Defense seems to be the Revs' strength -- they have given up only one goal in their four Superliga games. But that doesn't quite fit. The Revs are not a defensive team, they do not sit back and play defense. They buzz busily about, they do go forward -- they just don't know how to score. So far their four 2008 Superliga games have produced only four goals, just one per game. And of those four, one came on a 97th minute penalty kick, two resulted from set plays -- and only one came from game action. All very odd -- especially when one considers that Nicol's assistant is Paul Mariner, who was a pretty good goalscorer in his playing days.
Houston has a done a lot better, scoring 10 goals. So it sounds like a battle between the Houston offense and the Revs defense -- a sure recipe for another low-scoring game.
Then again, maybe not. I have been working on the matter, and this is what I've come up with. While the absence of defensive rock Michael Parkhurst (on Olympic duty) might, on the face of things, suggest that Nicol will want to be even more cautious, I'm relying on it doing something rather different.
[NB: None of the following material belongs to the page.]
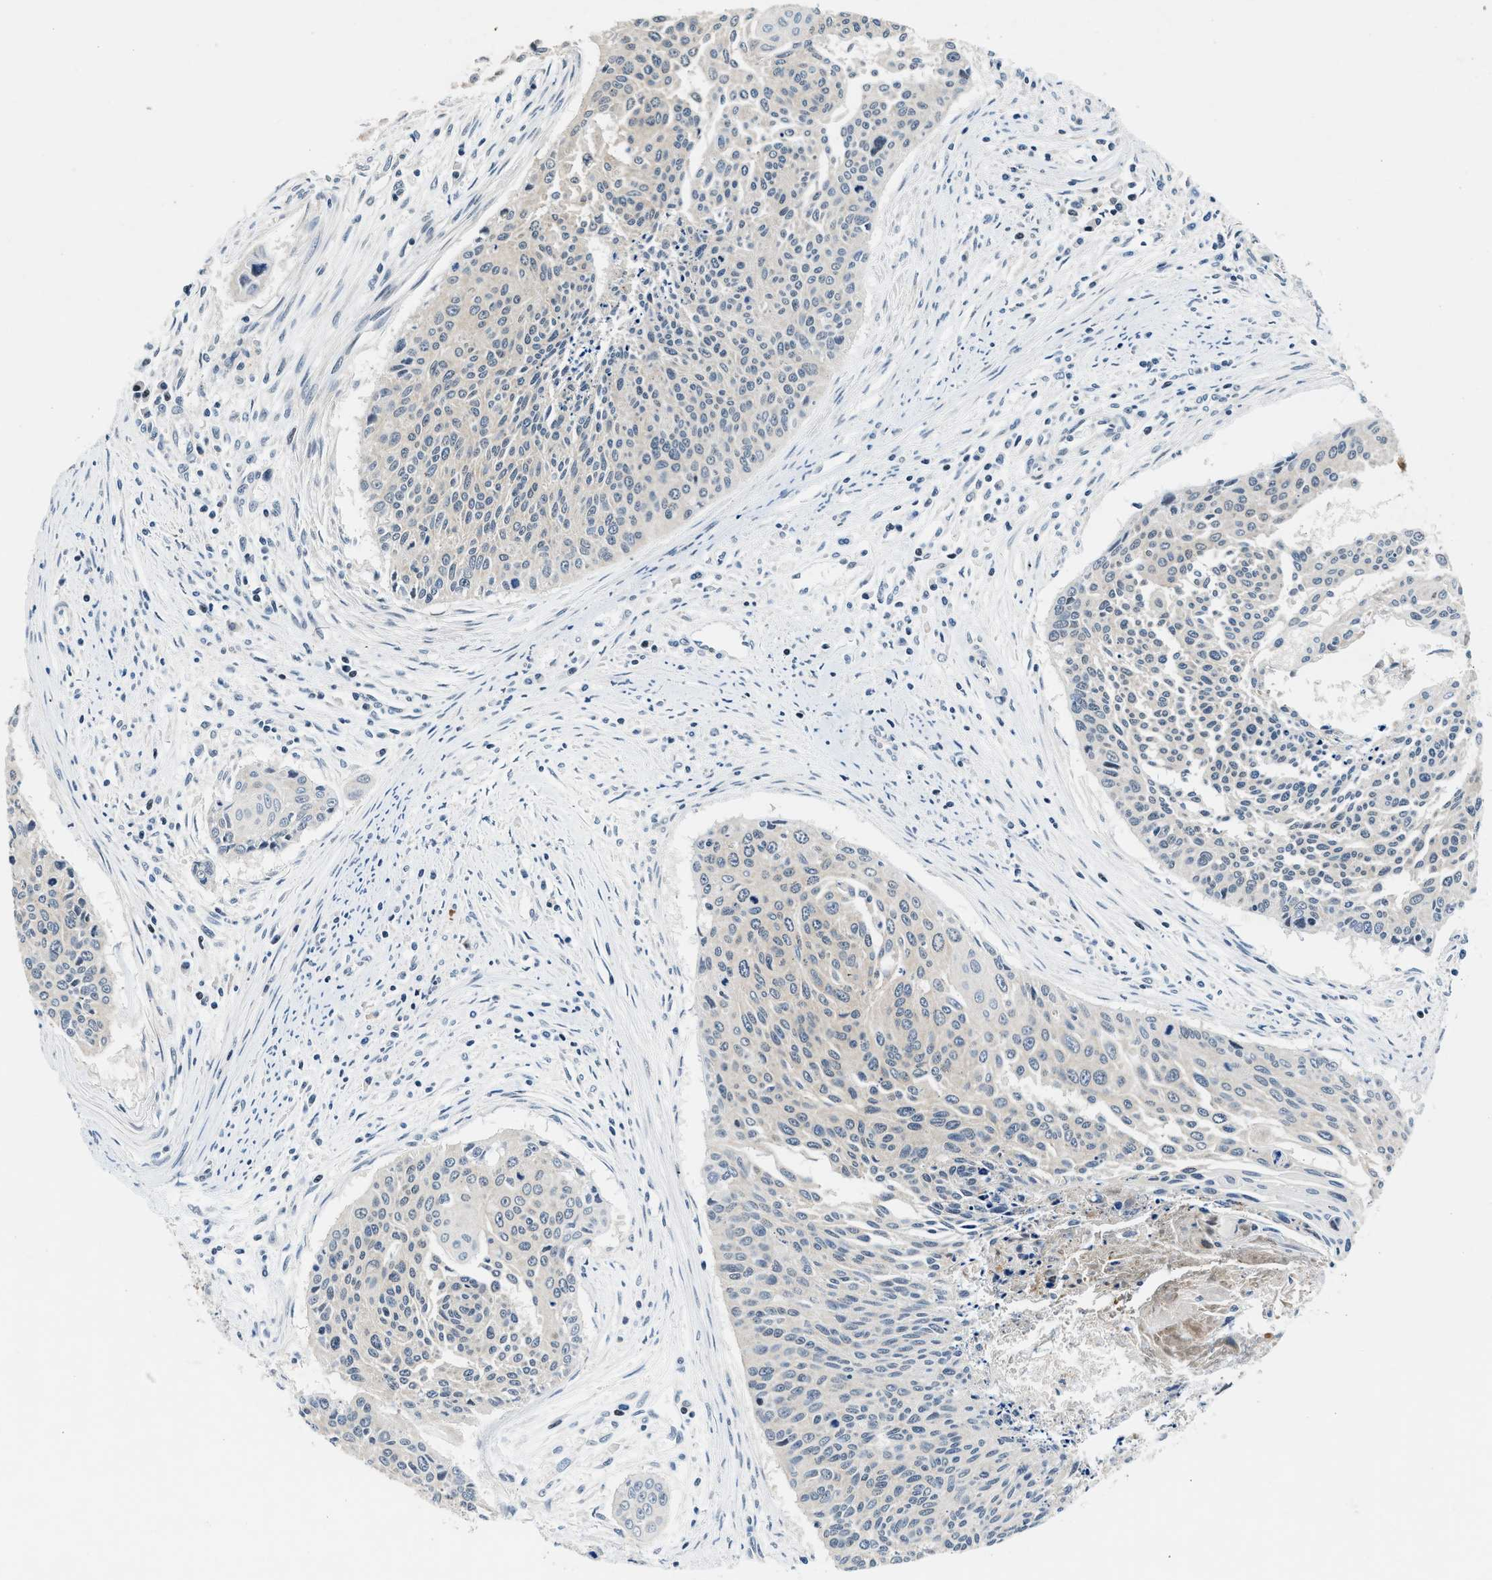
{"staining": {"intensity": "negative", "quantity": "none", "location": "none"}, "tissue": "cervical cancer", "cell_type": "Tumor cells", "image_type": "cancer", "snomed": [{"axis": "morphology", "description": "Squamous cell carcinoma, NOS"}, {"axis": "topography", "description": "Cervix"}], "caption": "A histopathology image of human cervical squamous cell carcinoma is negative for staining in tumor cells.", "gene": "PA2G4", "patient": {"sex": "female", "age": 55}}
I've decided that no Parkhurst means a shaky defense that cannot be trusted not to leak goals. That will mean that the Revs know that their usual scoring rate of one-goal-per-game will not be enough. And so the Revs will have to go looking for goals and we shall see the Revs as we've never seen them before, playing open, flowing attacking soccer ... maybe I'm getting carried away here. I'm not so sure about that last bit.
Whatever, those are my hopes for the salvation of a game that, right now, is securely positioned as one that no one in his right mind would want to waste time watching. Except that plenty of people will watch. I shall, for start. In the hope -- almost a certainty! -- that things just have to be better this time.